---- PASSAGE TO READ

Saturday, October 19, 2013

Week 6 of Coding

For the entire time I've been preparing for the term test that happened on Wednesday. It was relatively easier than I thought, considering how much trouble I went through working on the past tests. Things like image pixels and page long test cases which I thought were going to appear did not. 



Anyhow, hard work did not go wasted. Two of the questions on the test were almost exactly the same to some of those I went through! One of them was the tedious recursions. Although I might have figured it out anyways, but without the direct solution I would've spent the entire hour working on this problem. I hope no one calls me cheating.. The other was just some simple test cases, I was surprised how it only needed descriptions. Google-ing for explanations of set-up and tear-down functions and memorizing the base format was not pleasant, I actually wanted them on the test.

sidenote: the technique to not lose yourself in a recursion problem is:
  1. figure out when you want to come out of this loop.(when a value is ###, when you come to the last letter of a string, or finished browsing all occurences of ***)This is the base case.
  2. write different possibilities that occur in this loop.(like those horoscope tests that direct you to a type of personality after you choose the choices that best fit you)

--------
---- SOURCE MATERIAL

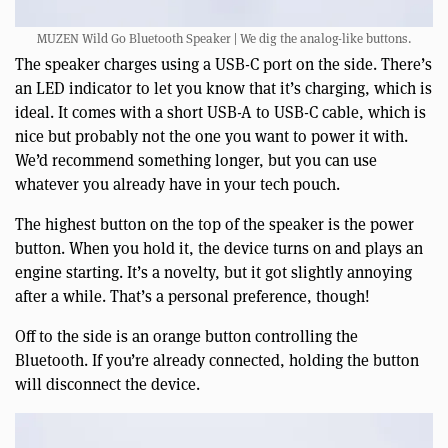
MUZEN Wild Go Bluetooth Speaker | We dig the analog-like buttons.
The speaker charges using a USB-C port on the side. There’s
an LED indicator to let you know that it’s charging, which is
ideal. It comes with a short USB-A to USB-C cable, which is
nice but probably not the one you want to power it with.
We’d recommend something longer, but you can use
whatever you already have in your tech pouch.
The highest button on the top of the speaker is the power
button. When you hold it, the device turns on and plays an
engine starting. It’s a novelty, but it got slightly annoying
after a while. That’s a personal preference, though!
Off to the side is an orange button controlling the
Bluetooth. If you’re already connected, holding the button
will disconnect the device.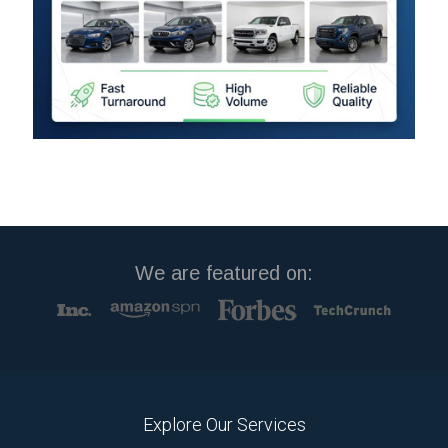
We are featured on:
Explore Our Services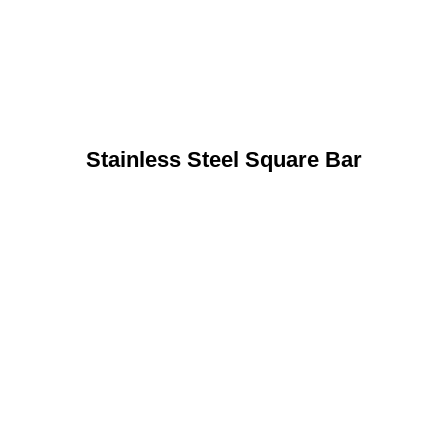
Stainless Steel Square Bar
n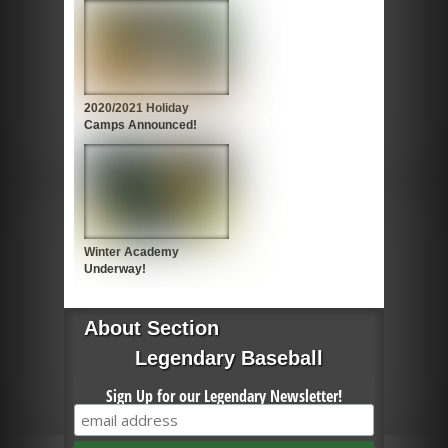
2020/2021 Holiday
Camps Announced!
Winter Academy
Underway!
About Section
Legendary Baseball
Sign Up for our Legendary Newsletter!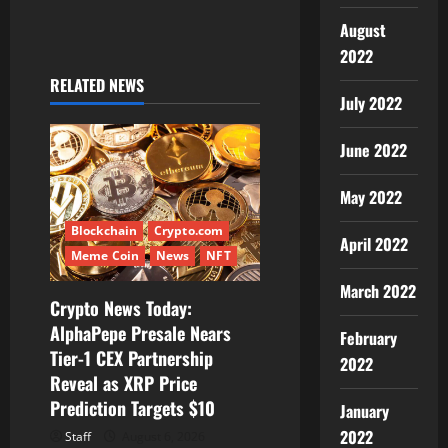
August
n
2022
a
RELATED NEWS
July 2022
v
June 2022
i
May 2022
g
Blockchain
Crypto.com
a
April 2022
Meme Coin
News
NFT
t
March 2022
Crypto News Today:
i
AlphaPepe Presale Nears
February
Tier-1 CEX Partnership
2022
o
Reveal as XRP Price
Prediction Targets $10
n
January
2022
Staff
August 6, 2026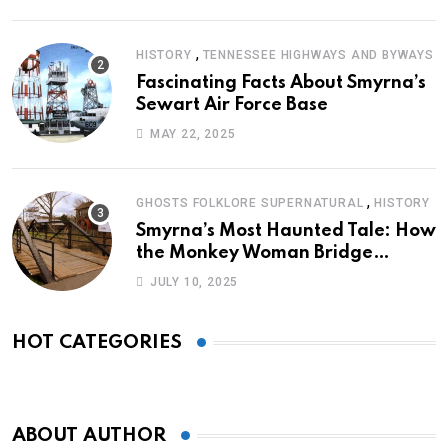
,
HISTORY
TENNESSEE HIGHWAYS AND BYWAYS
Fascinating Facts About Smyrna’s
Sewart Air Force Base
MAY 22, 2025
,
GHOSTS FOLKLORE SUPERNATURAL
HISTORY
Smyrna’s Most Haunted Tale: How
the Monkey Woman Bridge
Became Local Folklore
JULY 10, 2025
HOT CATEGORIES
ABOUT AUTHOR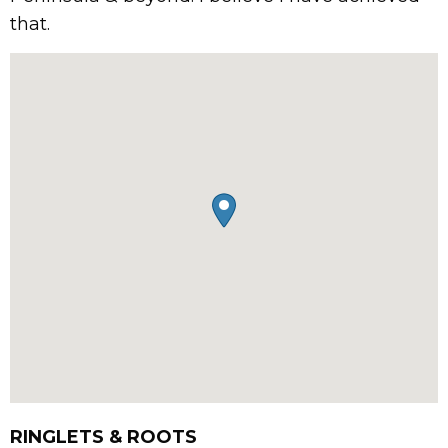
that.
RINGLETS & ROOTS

--------

## STUDY QUESTIONS
1. Repeat the week 6 coding post from "For the entire" to "appear did not.".
2. Summarize the week 6 coding post in two sentences.

## SOLUTIONS BY TASK
1.
For the entire time I've been preparing for the term test that happened on Wednesday. It was relatively easier than I thought, considering how much trouble I went through working on the past tests. Things like image pixels and page long test cases which I thought were going to appear did not.

2. The writer spent the whole time preparing for Wednesday's term test, which turned out easier than expected, and topics like image pixels and page-long test cases did not appear. Two questions, a recursion problem and a simple test-case question, were almost the same as ones the writer had practiced, and the post ends with a technique for recursion: first figure out the base case for leaving the loop, then write the different possibilities that occur in it.